Authored by Michael Barone via The Epoch Times (emphasis ours),

The headlines coming out of the Super Tuesday primaries have got it right. Barring cataclysmic changes, Donald Trump and Joe Biden will be the Republican and Democratic nominees for president in 2024.

(Left) President Joe Biden delivers remarks on canceling student debt at Culver City Julian Dixon Library in Culver City, Calif., on Feb. 21, 2024. (Right) Republican presidential candidate and former U.S. President Donald Trump stands on stage during a campaign event at Big League Dreams Las Vegas in Las Vegas, Nev., on Jan. 27, 2024. (Mario Tama/Getty Images; David Becker/Getty Images)

With Nikki Haley’s withdrawal, there will be no more significantly contested primaries or caucuses—the earliest both parties’ races have been over since something like the current primary-dominated system was put in place in 1972.

The primary results have spotlighted some of both nominees’ weaknesses.

Donald Trump lost high-income, high-educated constituencies, including the entire metro area—aka the Swamp. Many but by no means all Haley votes there were cast by Biden Democrats. Mr. Trump can’t afford to lose too many of the others in target states like Pennsylvania and Michigan.

Majorities and large minorities of voters in overwhelmingly Latino counties in Texas’s Rio Grande Valley and some in Houston voted against Joe Biden, and even more against Senate nominee Rep. Colin Allred (D-Texas).

Returns from Hispanic precincts in New Hampshire and Massachusetts show the same thing. Mr. Biden can’t afford to lose too many Latino votes in target states like Arizona and Georgia.

When Mr. Trump rode down that escalator in 2015, commentators assumed he’d repel Latinos. Instead, Latino voters nationally, and especially the closest eyewitnesses of Biden’s open-border policy, have been trending heavily Republican.

High-income liberal Democrats may sport lawn signs proclaiming, “In this house, we believe ... no human is illegal.” The logical consequence of that belief is an open border. But modest-income folks in border counties know that flows of illegal immigrants result in disorder, disease, and crime.

There is plenty of impatience with increased disorder in election returns below the presidential level. Consider Los Angeles County, America’s largest county, with nearly 10 million people, more people than 40 of the 50 states. It voted 71 percent for Mr. Biden in 2020.

Current returns show county District Attorney George Gascon winning only 21 percent of the vote in the nonpartisan primary. He’ll apparently face Republican Nathan Hochman, a critic of his liberal policies, in November.

Gascon, elected after the May 2020 death of counterfeit-passing suspect George Floyd in Minneapolis, is one of many county prosecutors supported by billionaire George Soros. His policies include not charging juveniles as adults, not seeking higher penalties for gang membership or use of firearms, and bringing fewer misdemeanor cases.
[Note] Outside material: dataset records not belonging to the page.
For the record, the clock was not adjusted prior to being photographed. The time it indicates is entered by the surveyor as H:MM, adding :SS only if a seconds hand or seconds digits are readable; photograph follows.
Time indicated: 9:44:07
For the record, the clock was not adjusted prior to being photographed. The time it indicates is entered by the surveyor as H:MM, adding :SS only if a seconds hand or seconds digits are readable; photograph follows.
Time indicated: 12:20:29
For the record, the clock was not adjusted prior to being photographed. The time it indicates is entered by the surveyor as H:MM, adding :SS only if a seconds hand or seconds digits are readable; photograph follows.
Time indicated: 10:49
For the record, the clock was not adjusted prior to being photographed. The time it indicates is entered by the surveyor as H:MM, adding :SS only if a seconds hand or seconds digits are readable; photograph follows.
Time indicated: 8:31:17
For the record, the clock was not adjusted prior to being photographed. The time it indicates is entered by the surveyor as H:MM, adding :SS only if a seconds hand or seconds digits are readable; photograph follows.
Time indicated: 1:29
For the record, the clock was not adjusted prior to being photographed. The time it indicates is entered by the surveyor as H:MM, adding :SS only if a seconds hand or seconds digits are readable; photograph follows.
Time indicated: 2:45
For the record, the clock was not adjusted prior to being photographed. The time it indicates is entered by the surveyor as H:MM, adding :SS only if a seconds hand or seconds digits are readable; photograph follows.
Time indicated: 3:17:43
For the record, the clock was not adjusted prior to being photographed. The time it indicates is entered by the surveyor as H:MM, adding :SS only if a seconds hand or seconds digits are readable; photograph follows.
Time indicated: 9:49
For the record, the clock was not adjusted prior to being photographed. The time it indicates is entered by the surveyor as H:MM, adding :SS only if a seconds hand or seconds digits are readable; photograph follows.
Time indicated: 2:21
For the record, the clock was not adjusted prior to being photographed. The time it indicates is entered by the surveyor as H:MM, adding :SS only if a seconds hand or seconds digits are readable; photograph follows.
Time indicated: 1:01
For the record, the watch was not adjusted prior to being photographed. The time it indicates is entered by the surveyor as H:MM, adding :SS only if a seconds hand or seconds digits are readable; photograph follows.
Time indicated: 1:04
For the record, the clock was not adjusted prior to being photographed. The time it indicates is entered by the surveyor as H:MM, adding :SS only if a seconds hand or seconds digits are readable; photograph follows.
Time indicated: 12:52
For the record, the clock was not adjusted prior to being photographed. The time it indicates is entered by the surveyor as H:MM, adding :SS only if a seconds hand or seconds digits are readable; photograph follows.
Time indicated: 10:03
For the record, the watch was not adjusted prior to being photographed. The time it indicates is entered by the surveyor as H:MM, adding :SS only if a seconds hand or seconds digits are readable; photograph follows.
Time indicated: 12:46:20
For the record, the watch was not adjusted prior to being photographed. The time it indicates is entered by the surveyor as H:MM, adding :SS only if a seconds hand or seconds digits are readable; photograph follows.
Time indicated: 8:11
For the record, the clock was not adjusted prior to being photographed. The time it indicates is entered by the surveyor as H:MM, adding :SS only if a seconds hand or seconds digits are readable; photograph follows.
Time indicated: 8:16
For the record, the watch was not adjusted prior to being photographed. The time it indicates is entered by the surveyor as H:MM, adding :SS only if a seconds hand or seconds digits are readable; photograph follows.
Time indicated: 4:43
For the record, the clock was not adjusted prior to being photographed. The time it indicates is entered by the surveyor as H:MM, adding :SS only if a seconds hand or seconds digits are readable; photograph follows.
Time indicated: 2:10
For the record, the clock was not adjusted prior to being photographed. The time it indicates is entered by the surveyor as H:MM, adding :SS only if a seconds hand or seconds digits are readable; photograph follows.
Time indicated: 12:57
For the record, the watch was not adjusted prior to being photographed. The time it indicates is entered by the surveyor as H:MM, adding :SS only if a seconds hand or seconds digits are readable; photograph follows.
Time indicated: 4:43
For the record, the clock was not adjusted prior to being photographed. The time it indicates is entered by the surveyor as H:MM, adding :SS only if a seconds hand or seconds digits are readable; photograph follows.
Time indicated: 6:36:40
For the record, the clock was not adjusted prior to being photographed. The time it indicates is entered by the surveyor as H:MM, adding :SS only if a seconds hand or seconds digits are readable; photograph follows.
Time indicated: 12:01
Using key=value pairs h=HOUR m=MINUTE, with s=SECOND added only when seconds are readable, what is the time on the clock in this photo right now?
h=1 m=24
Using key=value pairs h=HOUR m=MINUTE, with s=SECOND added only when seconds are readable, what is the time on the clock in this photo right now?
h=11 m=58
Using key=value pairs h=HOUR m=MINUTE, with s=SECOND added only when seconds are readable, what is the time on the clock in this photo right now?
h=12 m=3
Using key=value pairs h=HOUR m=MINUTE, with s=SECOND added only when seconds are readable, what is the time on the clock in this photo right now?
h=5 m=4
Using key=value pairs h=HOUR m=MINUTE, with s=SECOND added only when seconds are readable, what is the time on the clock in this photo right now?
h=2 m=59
The predictable result has been increased car thefts, burglaries, and personal robberies. Some 120 assistant district attorneys have left the office, and there’s a backlog of 10,000 unprosecuted cases.

More than a dozen other Soros-backed and similarly liberal prosecutors have faced strong opposition or have left office.

St. Louis prosecutor Kim Gardner resigned last May amid lawsuits seeking her removal, Milwaukee’s John Chisholm retired in January, and Baltimore’s Marilyn Mosby was defeated in July 2022 and convicted of perjury in September 2023. Last November, Loudoun County, Virginia, voters (62 percent Biden) ousted liberal Buta Biberaj, who declined to prosecute a transgender student for assault, and in June 2022 voters in San Francisco (85 percent Biden) recalled famed radical Chesa Boudin.

Similarly, this Tuesday, voters in San Francisco passed ballot measures strengthening police powers and requiring treatment of drug-addicted welfare recipients.

In retrospect, it appears the Floyd video, appearing after three months of COVID-19 confinement, sparked a frenzied, even crazed reaction, especially among the highly educated and articulate. One fatal incident was seen as proof that America’s “systemic racism” was worse than ever and that police forces should be defunded and perhaps abolished.

2020 was “the year America went crazy,” I wrote in January 2021, a year in which police funding was actually cut by Democrats in New York, Los Angeles, San Francisco, Seattle, and Denver. A year in which young New York Times (NYT) staffers claimed they were endangered by the publication of Sen. Tom Cotton’s (R-Ark.) opinion article advocating calling in military forces if necessary to stop rioting, as had been done in Detroit in 1967 and Los Angeles in 1992. A craven NYT publisher even fired the editorial page editor for running the article.

Evidence of visible and tangible discontent with increasing violence and its consequences—barren and locked shelves in Manhattan chain drugstores, skyrocketing carjackings in Washington, D.C.—is as unmistakable in polls and election results as it is in daily life in large metropolitan areas. Maybe 2024 will turn out to be the year even liberal America stopped acting crazy.

Chaos and disorder work against incumbents, as they did in 1968 when Democrats saw their party’s popular vote fall from 61 percent to 43 percent.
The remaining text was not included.